━━ PROVIDED DATA ━━

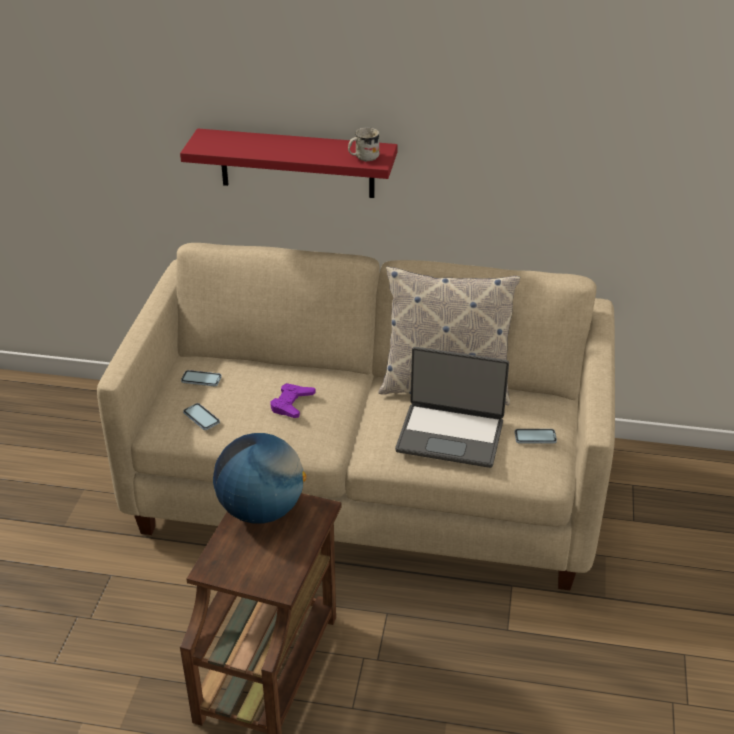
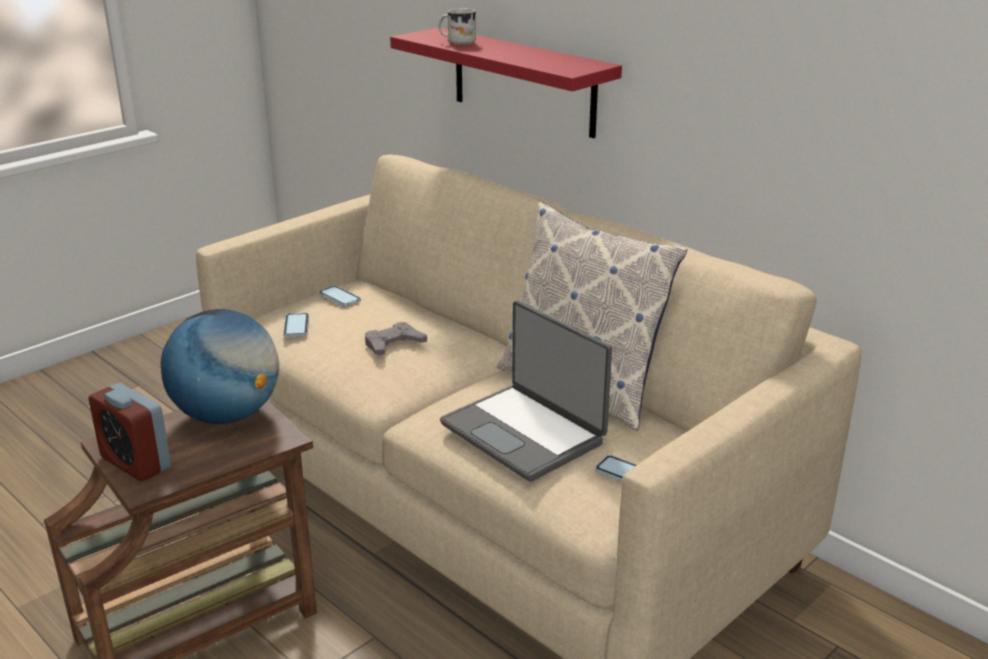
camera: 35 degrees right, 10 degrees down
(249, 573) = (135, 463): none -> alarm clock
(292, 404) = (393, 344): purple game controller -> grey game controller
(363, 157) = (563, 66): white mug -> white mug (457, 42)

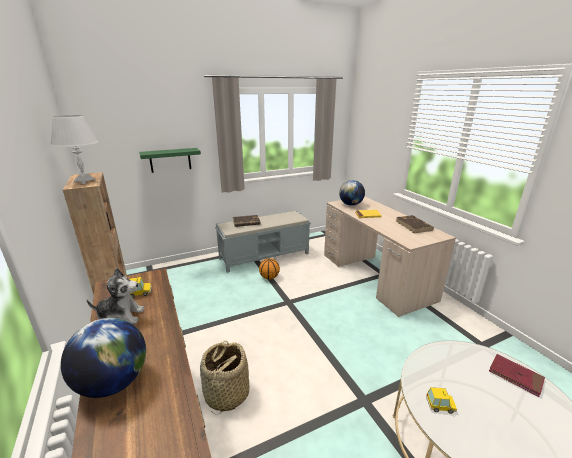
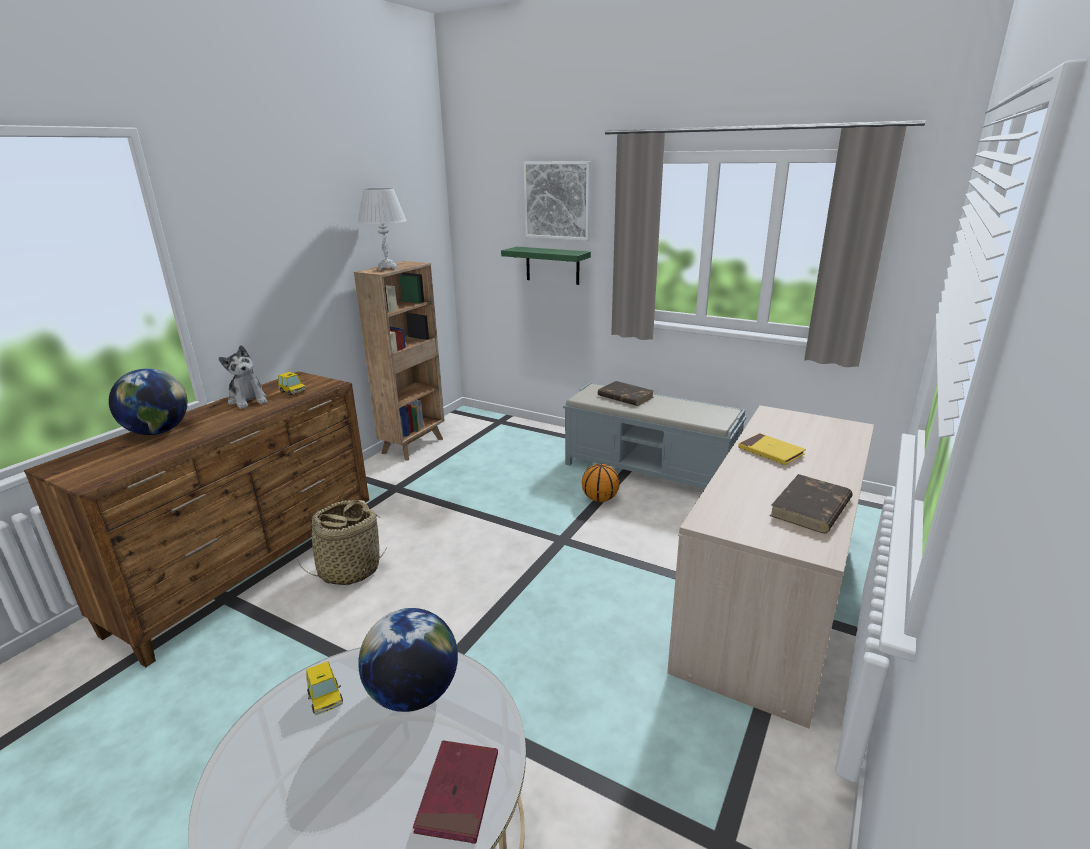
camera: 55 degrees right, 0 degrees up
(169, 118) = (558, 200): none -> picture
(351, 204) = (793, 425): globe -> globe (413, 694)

━━━

* _PROBLEM TO WORK ON_
From the line with "(363, 157) = (563, 66): white" to the last line above, restate each line word for word, but skip the pictures.

* _THE ANSWER_
(363, 157) = (563, 66): white mug -> white mug (457, 42)

camera: 55 degrees right, 0 degrees up
(169, 118) = (558, 200): none -> picture
(351, 204) = (793, 425): globe -> globe (413, 694)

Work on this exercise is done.